Nothing contained in this Aadhaar Act shall prevent the use of Aadhaar number for establishing the identity of an individual for any purpose, whether by the State or anybody corporate or person, pursuant by law, for the time being in force, or any contract to this effect.
Provided that the use of Aadhaar number shall be subject to the procedure and obligations under section 8 and Chapter VI of the Act.
The authentication service is provided in online and real-time manner by UIDAI through its two data centres i.e. Hebbal Data Centre (HDC) and Manesar Data Centre (MDC) where online services for authentication and other services such as e-KYC are deployed in active-active mode to ensure high availability of services.
The UIDAI’s Central Identities Data Repositotry (CIDR) is currently capable of handling tens of millions of authentications on a daily basis, and can be scaled up further as demand increases. Many requesting entities that provide services to Aadhaar number holders have integrated Aadhaar into their domain applications for improved service delivery anywhere in the country in a real-time, scalable, interoperable manner.
The tabulated section below indicates the scope of Aadhaar based Authentication services.
Expected Benefits of Aadhaar Authentication:
The tabulated section below shows the scenarios for three categories of benefits that can be leveraged using Aadhaar Authentication services of UIDAI.
Adding new beneficiaries: Aadhaar authentication can be used as proof of identity to extend basic social welfare programs such as PDS & RSBY to Aadhaar number holders. It would also give them access to social levellers such as banking & telecom which they have so far been denied for want of identity proof.
Confirming Beneficiaries: Various programs where beneficiaries need to be confirmed before delivery of the service can use Aadhaar authentication. This will help curb leakages and ensure that the targeted beneficiary is not denied entitlement.
Attendance Management: Programs such as SSA and NREGA where financial outlay is linked to beneficiary attendance can use Aadhaar authentication for attendance tracking.
Financial Transactions: One of the biggest benefits of Aadhaar-based authentication is in the financial inclusion segment. Micro-ATM devices using Aadhaar authentication have the potential of changing financial landscape of the country.
Access Control: Aadhaar authentication can be used to control access/entry to restricted areas such as airports, hotels, examination halls etc.

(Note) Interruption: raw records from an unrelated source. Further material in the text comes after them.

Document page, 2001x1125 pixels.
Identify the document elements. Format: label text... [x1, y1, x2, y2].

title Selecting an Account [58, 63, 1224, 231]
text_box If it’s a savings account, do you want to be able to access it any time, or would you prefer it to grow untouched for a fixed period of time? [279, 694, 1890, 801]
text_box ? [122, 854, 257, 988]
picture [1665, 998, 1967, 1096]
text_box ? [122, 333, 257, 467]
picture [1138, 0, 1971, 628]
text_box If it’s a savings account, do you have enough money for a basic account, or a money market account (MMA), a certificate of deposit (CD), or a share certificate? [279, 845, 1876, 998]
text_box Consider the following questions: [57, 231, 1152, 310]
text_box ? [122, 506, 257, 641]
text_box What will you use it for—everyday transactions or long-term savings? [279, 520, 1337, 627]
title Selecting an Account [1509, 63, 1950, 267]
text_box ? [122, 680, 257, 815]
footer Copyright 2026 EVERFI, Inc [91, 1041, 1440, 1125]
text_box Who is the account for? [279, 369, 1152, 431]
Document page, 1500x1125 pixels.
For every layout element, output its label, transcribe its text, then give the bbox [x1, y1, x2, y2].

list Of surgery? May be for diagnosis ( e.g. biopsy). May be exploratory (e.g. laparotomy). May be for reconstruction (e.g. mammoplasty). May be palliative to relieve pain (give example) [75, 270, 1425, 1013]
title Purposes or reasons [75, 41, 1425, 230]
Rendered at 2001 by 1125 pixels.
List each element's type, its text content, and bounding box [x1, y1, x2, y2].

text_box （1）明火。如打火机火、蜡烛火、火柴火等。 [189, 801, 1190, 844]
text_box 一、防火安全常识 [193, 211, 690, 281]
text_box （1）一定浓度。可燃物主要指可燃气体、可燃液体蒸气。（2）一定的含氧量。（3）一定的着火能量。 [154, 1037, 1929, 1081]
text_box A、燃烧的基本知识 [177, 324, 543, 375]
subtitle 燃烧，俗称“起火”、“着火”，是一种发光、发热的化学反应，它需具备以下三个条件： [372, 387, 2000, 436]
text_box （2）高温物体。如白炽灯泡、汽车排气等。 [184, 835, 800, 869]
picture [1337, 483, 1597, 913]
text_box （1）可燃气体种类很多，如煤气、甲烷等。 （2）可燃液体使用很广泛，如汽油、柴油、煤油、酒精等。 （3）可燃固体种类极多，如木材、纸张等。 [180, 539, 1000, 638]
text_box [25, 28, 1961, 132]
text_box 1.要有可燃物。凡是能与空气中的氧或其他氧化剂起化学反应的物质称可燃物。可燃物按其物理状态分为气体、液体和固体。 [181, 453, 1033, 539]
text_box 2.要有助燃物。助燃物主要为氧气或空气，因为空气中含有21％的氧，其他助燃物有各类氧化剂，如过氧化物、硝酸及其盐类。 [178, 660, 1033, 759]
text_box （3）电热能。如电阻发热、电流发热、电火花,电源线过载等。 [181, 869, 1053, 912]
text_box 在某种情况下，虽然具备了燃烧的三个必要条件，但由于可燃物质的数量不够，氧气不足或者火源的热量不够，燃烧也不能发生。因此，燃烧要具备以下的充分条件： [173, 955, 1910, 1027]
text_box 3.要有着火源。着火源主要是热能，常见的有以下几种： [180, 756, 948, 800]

Improving Efficiency And Transparency In Service Delivery
Track end-to-end service delivery: Aadhaar authentication if implemented across the service delivery process / supply chain will help curb leakages and diversions, and help identify bottlenecks in delivery.
Demand-driven, portable service delivery: Since beneficiaries can authenticate their Aadhaar anywhere, delivery processes can be re-engineered to make delivery more flexible & favourable to the beneficiaries.
Access to Relevant MIS and empowerment of Beneficiary: Aadhaar can be used to empower beneficiaries and provide self-help facilities for activities such as checking their entitlements, services delivery timeline, log grievances etc through self-service kiosks, mobile phones, call centres etc.
Accountability / Vigilance: Aadhaar-based authentication can also be used for authenticating officials / members responsible for service delivery, audits, vigilance etc.